[Start of section]

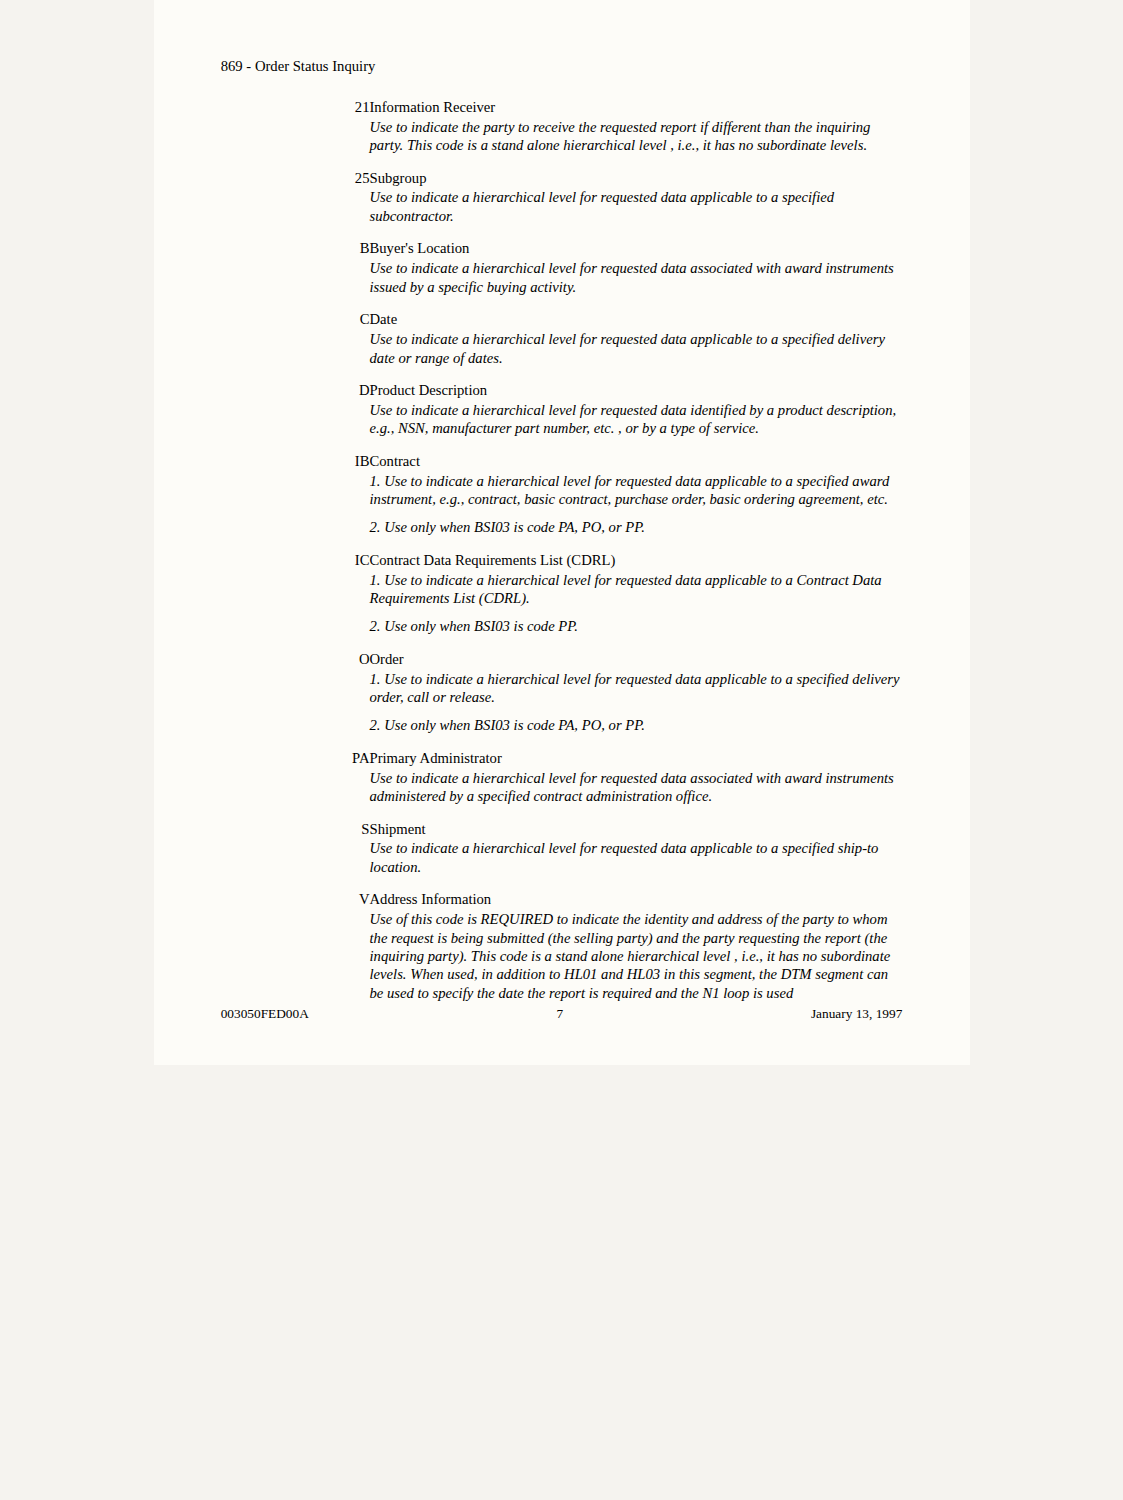869 - Order Status Inquiry
| 21 | Information Receiver Use to indicate the party to receive the requested report if different than the inquiring party. This code is a stand alone hierarchical level , i.e., it has no subordinate levels. |
| 25 | Subgroup Use to indicate a hierarchical level for requested data applicable to a specified subcontractor. |
| B | Buyer's Location Use to indicate a hierarchical level for requested data associated with award instruments issued by a specific buying activity. |
| C | Date Use to indicate a hierarchical level for requested data applicable to a specified delivery date or range of dates. |
| D | Product Description Use to indicate a hierarchical level for requested data identified by a product description, e.g., NSN, manufacturer part number, etc. , or by a type of service. |
| IB | Contract 1. Use to indicate a hierarchical level for requested data applicable to a specified award instrument, e.g., contract, basic contract, purchase order, basic ordering agreement, etc. 2. Use only when BSI03 is code PA, PO, or PP. |
| IC | Contract Data Requirements List (CDRL) 1. Use to indicate a hierarchical level for requested data applicable to a Contract Data Requirements List (CDRL). 2. Use only when BSI03 is code PP. |
| O | Order 1. Use to indicate a hierarchical level for requested data applicable to a specified delivery order, call or release. 2. Use only when BSI03 is code PA, PO, or PP. |
| PA | Primary Administrator Use to indicate a hierarchical level for requested data associated with award instruments administered by a specified contract administration office. |
| S | Shipment Use to indicate a hierarchical level for requested data applicable to a specified ship-to location. |
| V | Address Information Use of this code is REQUIRED to indicate the identity and address of the party to whom the request is being submitted (the selling party) and the party requesting the report (the inquiring party). This code is a stand alone hierarchical level , i.e., it has no subordinate levels. When used, in addition to HL01 and HL03 in this segment, the DTM segment can be used to specify the date the report is required and the N1 loop is used |
003050FED00A 7 January 13, 1997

[End of section]

▶ [WHAT THIS TASK INVOLVES]
Search the data above and return each line in which "date" occurs.

▶ [EXERCISE OUTPUT]
| C | Date Use to indicate a hierarchical level for requested data applicable to a specified delivery date or range of dates. |
| V | Address Information Use of this code is REQUIRED to indicate the identity and address of the party to whom the request is being submitted (the selling party) and the party requesting the report (the inquiring party). This code is a stand alone hierarchical level , i.e., it has no subordinate levels. When used, in addition to HL01 and HL03 in this segment, the DTM segment can be used to specify the date the report is required and the N1 loop is used |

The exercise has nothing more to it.